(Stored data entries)
________________________

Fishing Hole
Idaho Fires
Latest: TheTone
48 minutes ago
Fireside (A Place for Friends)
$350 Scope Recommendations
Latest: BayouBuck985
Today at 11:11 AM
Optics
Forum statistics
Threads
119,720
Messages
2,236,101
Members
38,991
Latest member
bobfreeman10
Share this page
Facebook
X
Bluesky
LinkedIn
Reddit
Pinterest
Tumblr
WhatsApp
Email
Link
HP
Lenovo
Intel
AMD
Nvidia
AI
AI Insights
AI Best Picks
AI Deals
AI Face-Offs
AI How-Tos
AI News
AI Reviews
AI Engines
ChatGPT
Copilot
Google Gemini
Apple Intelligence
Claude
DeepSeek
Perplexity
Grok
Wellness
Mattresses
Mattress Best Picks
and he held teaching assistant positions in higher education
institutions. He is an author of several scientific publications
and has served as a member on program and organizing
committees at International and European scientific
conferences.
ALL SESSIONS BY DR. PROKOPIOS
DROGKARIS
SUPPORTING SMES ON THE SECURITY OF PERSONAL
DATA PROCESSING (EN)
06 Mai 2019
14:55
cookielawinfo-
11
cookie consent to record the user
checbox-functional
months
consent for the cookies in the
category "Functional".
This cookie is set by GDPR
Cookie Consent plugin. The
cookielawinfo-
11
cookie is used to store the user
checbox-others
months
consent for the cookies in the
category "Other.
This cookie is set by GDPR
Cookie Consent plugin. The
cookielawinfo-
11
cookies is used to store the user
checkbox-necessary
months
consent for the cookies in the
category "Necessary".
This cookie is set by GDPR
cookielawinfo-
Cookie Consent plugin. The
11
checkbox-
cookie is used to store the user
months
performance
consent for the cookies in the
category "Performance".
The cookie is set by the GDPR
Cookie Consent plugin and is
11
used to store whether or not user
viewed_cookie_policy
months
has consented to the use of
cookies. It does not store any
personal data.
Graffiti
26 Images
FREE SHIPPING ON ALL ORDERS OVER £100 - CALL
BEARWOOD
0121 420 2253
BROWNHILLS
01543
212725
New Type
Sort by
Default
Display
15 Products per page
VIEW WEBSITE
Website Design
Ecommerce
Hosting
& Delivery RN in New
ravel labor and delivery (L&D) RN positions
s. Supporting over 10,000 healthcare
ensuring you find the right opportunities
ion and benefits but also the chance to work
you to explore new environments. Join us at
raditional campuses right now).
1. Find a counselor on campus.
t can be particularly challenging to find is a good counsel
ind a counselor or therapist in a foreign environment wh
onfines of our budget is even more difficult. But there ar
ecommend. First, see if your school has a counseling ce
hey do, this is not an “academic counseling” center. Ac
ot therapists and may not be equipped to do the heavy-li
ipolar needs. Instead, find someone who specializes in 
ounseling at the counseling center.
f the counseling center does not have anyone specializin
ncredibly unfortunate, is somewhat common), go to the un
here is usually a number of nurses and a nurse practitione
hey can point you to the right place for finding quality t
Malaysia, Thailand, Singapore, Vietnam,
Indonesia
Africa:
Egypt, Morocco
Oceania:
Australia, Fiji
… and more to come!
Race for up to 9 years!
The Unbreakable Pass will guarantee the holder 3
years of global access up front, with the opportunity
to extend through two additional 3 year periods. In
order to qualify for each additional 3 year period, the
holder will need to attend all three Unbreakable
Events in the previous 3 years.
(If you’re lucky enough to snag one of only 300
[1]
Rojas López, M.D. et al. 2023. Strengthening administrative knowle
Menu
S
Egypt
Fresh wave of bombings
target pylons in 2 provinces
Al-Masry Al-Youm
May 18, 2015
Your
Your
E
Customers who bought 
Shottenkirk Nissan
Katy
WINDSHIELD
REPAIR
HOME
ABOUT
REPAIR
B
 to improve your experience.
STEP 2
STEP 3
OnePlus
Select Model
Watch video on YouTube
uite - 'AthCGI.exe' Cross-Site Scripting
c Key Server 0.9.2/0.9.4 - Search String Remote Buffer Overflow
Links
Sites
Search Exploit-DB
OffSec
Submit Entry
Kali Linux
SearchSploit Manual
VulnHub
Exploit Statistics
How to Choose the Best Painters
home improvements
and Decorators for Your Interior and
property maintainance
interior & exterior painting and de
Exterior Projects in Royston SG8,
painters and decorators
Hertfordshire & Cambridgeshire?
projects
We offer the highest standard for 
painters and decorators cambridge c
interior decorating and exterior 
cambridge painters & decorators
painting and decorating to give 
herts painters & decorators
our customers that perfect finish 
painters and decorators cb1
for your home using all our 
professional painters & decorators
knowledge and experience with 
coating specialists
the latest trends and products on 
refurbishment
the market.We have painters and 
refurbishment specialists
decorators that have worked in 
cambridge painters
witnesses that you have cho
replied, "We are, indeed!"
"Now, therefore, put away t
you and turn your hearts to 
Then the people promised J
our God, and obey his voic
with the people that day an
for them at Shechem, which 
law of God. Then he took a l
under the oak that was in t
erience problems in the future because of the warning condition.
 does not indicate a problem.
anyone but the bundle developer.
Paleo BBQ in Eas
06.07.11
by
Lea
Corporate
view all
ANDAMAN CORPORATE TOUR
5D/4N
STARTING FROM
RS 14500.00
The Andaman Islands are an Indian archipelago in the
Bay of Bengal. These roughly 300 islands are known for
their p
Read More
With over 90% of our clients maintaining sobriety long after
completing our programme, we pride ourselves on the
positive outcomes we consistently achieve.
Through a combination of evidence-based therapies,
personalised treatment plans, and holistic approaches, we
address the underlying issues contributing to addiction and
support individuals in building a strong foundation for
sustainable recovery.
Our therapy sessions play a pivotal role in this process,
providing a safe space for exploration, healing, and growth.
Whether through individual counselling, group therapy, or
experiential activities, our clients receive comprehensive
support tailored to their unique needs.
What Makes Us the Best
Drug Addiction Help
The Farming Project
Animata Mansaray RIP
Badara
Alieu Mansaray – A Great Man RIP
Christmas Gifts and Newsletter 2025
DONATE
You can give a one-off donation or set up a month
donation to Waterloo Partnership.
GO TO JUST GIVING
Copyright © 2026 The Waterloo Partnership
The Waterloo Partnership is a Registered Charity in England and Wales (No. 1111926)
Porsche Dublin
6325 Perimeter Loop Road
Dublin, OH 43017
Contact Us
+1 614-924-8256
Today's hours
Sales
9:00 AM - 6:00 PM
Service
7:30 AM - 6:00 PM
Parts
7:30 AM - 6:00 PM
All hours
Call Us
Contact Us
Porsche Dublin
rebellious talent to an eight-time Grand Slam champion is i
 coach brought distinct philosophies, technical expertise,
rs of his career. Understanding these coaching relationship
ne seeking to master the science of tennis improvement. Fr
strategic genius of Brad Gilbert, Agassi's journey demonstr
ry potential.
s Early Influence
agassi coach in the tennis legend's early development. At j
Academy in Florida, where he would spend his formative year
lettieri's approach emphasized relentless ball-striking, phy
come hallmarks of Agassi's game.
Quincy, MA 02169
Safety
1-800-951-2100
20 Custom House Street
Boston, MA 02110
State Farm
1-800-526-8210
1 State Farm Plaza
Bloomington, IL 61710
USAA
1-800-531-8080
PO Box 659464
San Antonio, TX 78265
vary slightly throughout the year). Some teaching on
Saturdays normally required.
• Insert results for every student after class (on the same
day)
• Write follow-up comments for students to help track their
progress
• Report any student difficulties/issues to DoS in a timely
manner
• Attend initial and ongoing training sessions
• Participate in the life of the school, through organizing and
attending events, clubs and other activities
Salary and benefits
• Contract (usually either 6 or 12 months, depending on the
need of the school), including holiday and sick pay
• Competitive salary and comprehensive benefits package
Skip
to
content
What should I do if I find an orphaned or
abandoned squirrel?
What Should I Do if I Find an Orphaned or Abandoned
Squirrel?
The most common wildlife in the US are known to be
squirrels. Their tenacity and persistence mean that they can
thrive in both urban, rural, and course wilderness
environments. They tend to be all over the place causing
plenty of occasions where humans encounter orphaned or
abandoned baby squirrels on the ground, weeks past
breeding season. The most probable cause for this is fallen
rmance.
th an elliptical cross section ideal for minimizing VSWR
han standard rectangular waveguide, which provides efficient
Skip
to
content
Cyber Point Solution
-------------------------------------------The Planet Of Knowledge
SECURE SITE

________________________

Task goal:
Tell how many lines in the entries contain the string "positions". Give the number and nothing more.

Result for this exercise:
2